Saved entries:

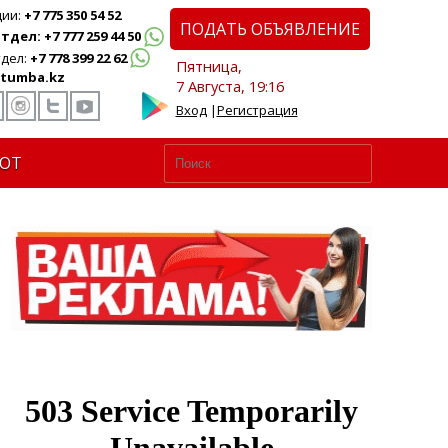
ции:
+7 775 350 54 52
ПОДАТЬ ОБЪЯВЛЕНИЕ
дел: +7 777 259 44 50
дел:
+7 778 399 22 62
Пятница,
tumba.kz
7 Августа, 19:16
Вход
|
Регистрация
ЮТ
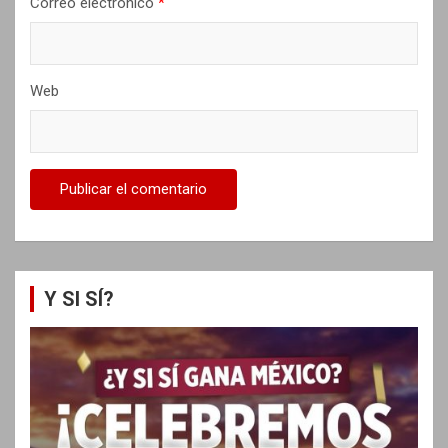
Correo electrónico
*
Web
Y SI SÍ?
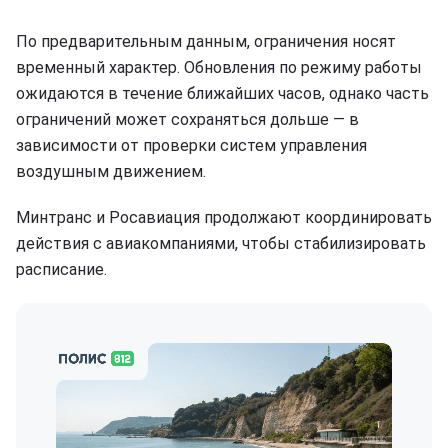
По предварительным данным, ограничения носят
временный характер. Обновления по режиму работы
ожидаются в течение ближайших часов, однако часть
ограничений может сохраняться дольше — в
зависимости от проверки систем управления
воздушным движением.
Минтранс и Росавиация продолжают координировать
действия с авиакомпаниями, чтобы стабилизировать
расписание.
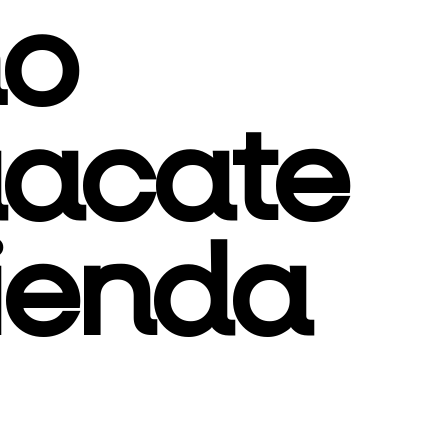
o
uacate
tienda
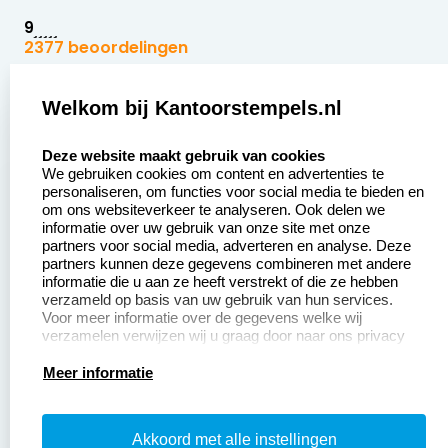
9
2377 beoordelingen
Zakelijk:
Klantenservice:
Welkom bij Kantoorstempels.nl
select language
Aanvraag op maat
Contact opnemen
Deze website maakt gebruik van cookies
We gebruiken cookies om content en advertenties te
Betaling &
Veel gestelde vragen
personaliseren, om functies voor social media te bieden en
Verzending
om ons websiteverkeer te analyseren. Ook delen we
Retourneren
informatie over uw gebruik van onze site met onze
Wederverkoper
partners voor social media, adverteren en analyse. Deze
Herroepingsrecht
worden
partners kunnen deze gegevens combineren met andere
informatie die u aan ze heeft verstrekt of die ze hebben
Sale
verzameld op basis van uw gebruik van hun services.
Voor meer informatie over de gegevens welke wij
verzamelen verwijzen wij u graag door naar ons privacy
statement.
Productinformatie:
Meer informatie
Instructiepagina
Akkoord met alle instellingen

Task to carry out
What you give back should match the entries above exactly, except that pictures are dropped.

Task output
ции:
+7 775 350 54 52
ПОДАТЬ ОБЪЯВЛЕНИЕ
дел: +7 777 259 44 50
дел:
+7 778 399 22 62
Пятница,
tumba.kz
7 Августа, 19:16
Вход
|
Регистрация
ЮТ
Correo electrónico
*
Web
Y SI SÍ?
По предварительным данным, ограничения носят
временный характер. Обновления по режиму работы
ожидаются в течение ближайших часов, однако часть
ограничений может сохраняться дольше — в
зависимости от проверки систем управления
воздушным движением.
Минтранс и Росавиация продолжают координировать
действия с авиакомпаниями, чтобы стабилизировать
расписание.
o
uacate
tienda
9
2377 beoordelingen
Zakelijk:
Klantenservice:
Welkom bij Kantoorstempels.nl
select language
Aanvraag op maat
Contact opnemen
Deze website maakt gebruik van cookies
We gebruiken cookies om content en advertenties te
Betaling &
Veel gestelde vragen
personaliseren, om functies voor social media te bieden en
Verzending
om ons websiteverkeer te analyseren. Ook delen we
Retourneren
informatie over uw gebruik van onze site met onze
Wederverkoper
partners voor social media, adverteren en analyse. Deze
Herroepingsrecht
worden
partners kunnen deze gegevens combineren met andere
informatie die u aan ze heeft verstrekt of die ze hebben
Sale
verzameld op basis van uw gebruik van hun services.
Voor meer informatie over de gegevens welke wij
verzamelen verwijzen wij u graag door naar ons privacy
statement.
Productinformatie:
Meer informatie
Instructiepagina
Akkoord met alle instellingen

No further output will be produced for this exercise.